The last few months have been very stressful esp due to DC2 being in crisis. They are not engaging with Camhs, psychiatrist. Also selectively mute. They only speak at home. Frequent violent meltdowns too.
DH works long hours, I work part time. I do all the appointments (2-3 per week), driving to school, looking after the DC. Household etc is also 100% on me. I am really struggling. DH is getting increasingly frustrated and is daily telling me I am a bad parent, I messed up the kids. I made them depressed, learning disabled, autistic etc. It's relentless (I do think I am a very loving parent who has been dealt a very tough hand by having 2 teens with complex needs). He even told DC2's psychiatrist that I am the issue and need to get evaluated for all sorts of personality disorders (he suggested borderline and narcissistic in particular) alongside and ASD and ADHD assessment (psych told him off for saying that). I get all these things thrown onto my head every day and I am now at a point where I wonder if he is right. Fact is, it's unbearable at home. the tension, the needs of the kids. Juggling work and caring and all the crap that is going on is breaking me. DH said he can take some time off work and is happy to look after the DC alone (something he has never done I should add) and he suggested they would be all better off without me. I am so worn down by it and I think the DC would be a lot happier not least because the arguments will stop.
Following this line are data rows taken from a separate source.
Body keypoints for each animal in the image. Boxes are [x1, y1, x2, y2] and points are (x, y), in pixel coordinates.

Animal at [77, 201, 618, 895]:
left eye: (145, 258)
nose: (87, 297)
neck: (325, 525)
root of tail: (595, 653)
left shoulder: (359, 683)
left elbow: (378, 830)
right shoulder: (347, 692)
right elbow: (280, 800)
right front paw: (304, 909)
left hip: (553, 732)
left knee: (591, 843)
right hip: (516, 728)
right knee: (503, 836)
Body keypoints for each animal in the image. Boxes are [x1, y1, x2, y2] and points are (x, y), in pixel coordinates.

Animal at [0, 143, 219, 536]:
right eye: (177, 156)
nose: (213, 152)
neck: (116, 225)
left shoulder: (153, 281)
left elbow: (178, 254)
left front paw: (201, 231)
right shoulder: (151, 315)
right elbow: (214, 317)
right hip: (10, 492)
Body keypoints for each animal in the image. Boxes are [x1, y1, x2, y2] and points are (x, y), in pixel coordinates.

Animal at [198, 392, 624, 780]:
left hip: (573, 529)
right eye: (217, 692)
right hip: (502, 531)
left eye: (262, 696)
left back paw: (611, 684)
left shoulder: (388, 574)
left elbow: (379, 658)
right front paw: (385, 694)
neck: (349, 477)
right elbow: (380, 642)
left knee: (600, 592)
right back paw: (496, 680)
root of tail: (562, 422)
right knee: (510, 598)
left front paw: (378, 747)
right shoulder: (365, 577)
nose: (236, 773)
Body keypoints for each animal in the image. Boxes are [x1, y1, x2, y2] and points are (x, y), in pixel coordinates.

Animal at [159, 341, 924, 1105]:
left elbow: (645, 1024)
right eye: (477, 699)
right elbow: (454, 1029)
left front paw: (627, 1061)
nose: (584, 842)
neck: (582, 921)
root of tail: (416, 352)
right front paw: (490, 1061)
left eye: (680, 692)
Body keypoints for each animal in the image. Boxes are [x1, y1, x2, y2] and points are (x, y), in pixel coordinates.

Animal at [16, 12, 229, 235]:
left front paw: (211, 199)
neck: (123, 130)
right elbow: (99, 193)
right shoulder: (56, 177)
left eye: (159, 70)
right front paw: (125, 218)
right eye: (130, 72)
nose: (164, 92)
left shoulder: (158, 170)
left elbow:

Would you consider packing up and leaving - even if just giving it a go to see if it really does improve things? I don't think it will but I cannot see the wood for the trees anymore. and who knows, maybe it will help DC2 to get better.
I have no family and friends, no support network - I have some saving to rent a small room in a shared house. I wouldn't be in a position to leave with the DC before anyone is suggesting that.